Spark SQL is a module for Spark that allows for the processing of structured and semi-structured data. These types of data are collections of records. They can be described using a schema with their types (such as JSON, Hive Tables, Parquet). They can also be related to column names and those column's nullability. Spark SQL's interface provides Spark with greater structural information about the data involved, as well as the task being set.

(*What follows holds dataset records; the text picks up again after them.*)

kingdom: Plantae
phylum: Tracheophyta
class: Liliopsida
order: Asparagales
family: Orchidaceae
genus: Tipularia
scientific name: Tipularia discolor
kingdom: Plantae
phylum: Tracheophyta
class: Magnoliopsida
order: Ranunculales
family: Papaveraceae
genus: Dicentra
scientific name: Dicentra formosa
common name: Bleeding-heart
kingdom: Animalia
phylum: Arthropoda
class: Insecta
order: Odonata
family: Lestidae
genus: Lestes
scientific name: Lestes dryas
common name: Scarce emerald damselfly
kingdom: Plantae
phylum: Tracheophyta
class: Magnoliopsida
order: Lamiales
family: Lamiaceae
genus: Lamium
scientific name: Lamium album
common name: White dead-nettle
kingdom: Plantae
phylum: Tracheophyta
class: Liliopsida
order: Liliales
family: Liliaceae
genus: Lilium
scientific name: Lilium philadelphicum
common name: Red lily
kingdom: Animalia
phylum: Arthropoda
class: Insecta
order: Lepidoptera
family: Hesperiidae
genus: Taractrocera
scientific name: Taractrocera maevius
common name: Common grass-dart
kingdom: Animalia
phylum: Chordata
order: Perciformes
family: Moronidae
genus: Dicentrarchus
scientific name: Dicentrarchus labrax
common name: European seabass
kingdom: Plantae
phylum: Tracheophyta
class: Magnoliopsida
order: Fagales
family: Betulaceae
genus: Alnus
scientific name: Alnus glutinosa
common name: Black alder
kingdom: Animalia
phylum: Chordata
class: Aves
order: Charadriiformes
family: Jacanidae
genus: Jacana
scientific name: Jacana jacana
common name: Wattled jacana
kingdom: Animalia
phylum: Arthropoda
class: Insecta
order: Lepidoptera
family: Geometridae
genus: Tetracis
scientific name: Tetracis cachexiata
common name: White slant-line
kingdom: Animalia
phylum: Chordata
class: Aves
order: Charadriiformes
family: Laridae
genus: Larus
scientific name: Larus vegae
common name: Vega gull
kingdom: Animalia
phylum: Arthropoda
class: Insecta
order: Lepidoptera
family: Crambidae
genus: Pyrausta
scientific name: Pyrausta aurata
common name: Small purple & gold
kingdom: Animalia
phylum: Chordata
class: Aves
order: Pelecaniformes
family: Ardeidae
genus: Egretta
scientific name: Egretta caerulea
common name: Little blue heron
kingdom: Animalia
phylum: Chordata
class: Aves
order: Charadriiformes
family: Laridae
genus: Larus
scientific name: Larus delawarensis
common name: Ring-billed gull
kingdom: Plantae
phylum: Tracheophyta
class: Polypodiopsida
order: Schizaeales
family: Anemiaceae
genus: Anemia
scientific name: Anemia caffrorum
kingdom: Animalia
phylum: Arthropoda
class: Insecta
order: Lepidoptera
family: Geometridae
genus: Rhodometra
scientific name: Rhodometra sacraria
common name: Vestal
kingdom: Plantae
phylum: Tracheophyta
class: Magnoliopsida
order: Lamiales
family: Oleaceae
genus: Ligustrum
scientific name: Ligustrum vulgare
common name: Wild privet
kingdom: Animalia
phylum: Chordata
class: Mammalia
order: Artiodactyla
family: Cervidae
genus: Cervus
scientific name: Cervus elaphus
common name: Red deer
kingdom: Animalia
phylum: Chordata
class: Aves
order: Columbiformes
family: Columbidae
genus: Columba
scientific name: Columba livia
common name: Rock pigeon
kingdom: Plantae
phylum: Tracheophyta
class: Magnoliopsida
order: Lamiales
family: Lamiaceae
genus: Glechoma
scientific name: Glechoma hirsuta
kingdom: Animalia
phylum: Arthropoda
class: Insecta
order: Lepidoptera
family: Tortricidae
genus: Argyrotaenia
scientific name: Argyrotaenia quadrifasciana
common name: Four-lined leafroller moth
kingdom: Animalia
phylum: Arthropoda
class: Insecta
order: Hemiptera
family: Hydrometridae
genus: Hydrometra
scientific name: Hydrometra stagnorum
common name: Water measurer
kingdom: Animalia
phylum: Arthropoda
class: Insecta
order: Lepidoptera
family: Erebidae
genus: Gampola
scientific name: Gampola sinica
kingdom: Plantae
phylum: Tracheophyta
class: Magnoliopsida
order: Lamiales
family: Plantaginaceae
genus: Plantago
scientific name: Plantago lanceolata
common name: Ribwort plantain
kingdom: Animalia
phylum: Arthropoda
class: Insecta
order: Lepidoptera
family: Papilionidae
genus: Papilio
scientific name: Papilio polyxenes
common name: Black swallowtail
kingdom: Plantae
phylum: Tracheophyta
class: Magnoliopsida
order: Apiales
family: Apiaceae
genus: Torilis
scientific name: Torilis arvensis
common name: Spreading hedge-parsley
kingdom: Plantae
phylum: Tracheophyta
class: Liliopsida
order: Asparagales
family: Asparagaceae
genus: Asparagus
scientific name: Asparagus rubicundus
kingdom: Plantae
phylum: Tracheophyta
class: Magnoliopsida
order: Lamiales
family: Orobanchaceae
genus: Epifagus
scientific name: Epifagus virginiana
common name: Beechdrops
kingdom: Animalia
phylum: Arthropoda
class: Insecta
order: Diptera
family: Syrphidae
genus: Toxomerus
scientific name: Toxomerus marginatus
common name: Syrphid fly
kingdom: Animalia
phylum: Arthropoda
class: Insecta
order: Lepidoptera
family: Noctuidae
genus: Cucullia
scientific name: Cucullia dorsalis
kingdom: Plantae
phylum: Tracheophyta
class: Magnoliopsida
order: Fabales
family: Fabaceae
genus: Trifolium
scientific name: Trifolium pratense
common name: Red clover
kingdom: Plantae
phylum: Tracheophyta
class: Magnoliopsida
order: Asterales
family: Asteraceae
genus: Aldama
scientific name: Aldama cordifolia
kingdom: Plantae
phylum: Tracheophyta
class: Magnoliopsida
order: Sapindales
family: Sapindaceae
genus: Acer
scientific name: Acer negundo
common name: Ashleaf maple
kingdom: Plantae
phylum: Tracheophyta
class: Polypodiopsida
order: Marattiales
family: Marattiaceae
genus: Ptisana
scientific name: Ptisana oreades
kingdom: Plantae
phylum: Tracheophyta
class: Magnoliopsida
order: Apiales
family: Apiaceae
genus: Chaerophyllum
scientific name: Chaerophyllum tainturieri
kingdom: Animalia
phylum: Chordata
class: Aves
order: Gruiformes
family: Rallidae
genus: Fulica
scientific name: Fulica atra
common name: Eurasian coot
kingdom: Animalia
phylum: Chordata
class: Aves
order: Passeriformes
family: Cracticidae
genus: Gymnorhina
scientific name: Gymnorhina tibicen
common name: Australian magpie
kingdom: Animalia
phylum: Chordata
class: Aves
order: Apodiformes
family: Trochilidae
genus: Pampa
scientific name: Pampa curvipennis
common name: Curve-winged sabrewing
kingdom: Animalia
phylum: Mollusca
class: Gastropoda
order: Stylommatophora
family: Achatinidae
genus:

The additional information provided by Spark SQL allows it to be more efficient and faster. Spark SQL can also be optimized to suit the type of computation that is being asked of it. Spark SQL can be further combined with common programming languages such as Python, Scala, or Java. This makes their use in data processing engines easier and more powerful.
Spark SQL is essentially the interface for Spark's underlying in-memory distributed platform. It streamlines how data is queried from external sources and Spark's own distributed datasets. The use of Spark SQL creates a unified platform, meaning it easily combines both loading and querying data. Its DataFrames abstraction also means that structured datasets become easier to use. The powerful abstractions allow developers to intermix SQL commands for external data with analytics requests.
One of the main uses of Spark SQL is that it can read and write data. Spark SQL can do this in different structured formats, including JSON, Parquet, and Hive Tables. Spark SQL allows users to run SQL queries on relational data it imports from Parquet files and Hive tables. It can also write RDDs to the same sources.
Spark SQL has a wide range of users, including analysts, data scientists, and business intelligence providers. Its speed and relative ease of use make it a popular choice for executing SQL queries in Spark and reading SQL data.